To go further into the plot would be to spoil The Wailing’s many surprises. Director Na Hong-jin’s film is busting at the seams with ideas and influences. It is a film full of mythology, folk tales, and religion. Jong-Goo will call upon both a shame and a Catholic priest for help. It feels like about four horror films in one. It is violent and goofy, thrilling and terrifying.

It is perhaps just a tad too much. With a run time of around 2 and a half hours, it feels a little longer than it needs to be. There are a lot of twists and turns, and red herrings galore. I’m not quite sure it will stand up under scrutiny, but I really enjoyed myself while in the midst of it. I’m too tired at the moment to write much more, but it is definitely worth checking out if you are a fan of horror and are looking for something a little different.

The Friday Night Horror Movie: John Dies At The End (2012)

john dies at the end

Don Coscarelli has had one interesting career as a director. After directing his very first feature film at the age of 18 he went on to create one of the more iconic horror mechanisms of the 1980s (Phantasm‘s flying silver ball). He followed that up with The Beastmaster a ridiculous, schlocky bit of fantasy starring Marc Singer as a bare-chested cross between Luke Skywalker and Doctor Doolittle which was a staple of late-night cable television in the early 1990s. He then made four increasingly bad Phantasm sequels which expanded the film’s mythology into incoherence. He also made Bubba Ho-Tep, a film that I haven’t seen but apparently stars Bruce Campbell as an elderly Elvis Presley who teams up with JFK to fight an ancient Egyptian mummy. His last film was this one which I just watched.

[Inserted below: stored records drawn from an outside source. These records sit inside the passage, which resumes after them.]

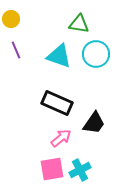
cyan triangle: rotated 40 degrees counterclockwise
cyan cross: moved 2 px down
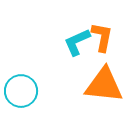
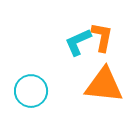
cyan L-shape: moved 1 px right
cyan circle: moved 10 px right
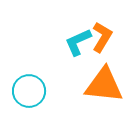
orange L-shape: rotated 20 degrees clockwise
cyan circle: moved 2 px left
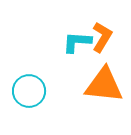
cyan L-shape: moved 1 px left; rotated 28 degrees clockwise
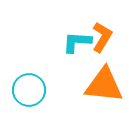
cyan circle: moved 1 px up
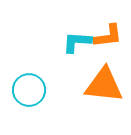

It is an absolute mess of a film, at times both brilliant and baffling. To explain the plot would be an exercise in futility. It involves a mind-altering drug, an alternate universe, bug aliens, and a lot of gross-out horror. It is a film so filled to the brim with ideas that it never pauses for a breath to let the viewer catch up, or to take stock of where it is going.

Coscarelli has a visual flair so it is generally interesting to look at (with the exception of some pretty dodgy CGI). It is well made and well acted (Paul Giamatti has a small role and he’s always great to see in anything – he also produced the film). There are lots of interesting things going on in the script, I just wished they had spent a little more time on any one idea and fleshed it out more, instead of throwing more and more and stuff at us. It has a tendency to be a little too jokey as well. In part, it wants to be this mind-bending, time-jumping sci-fi/horror film and in another part it wants to be a Judd Apatow-style bro-comedy. The two parts never really gel together in any coherent way.

It is definitely worth watching if you like Corscarelli or films that get a little crazy.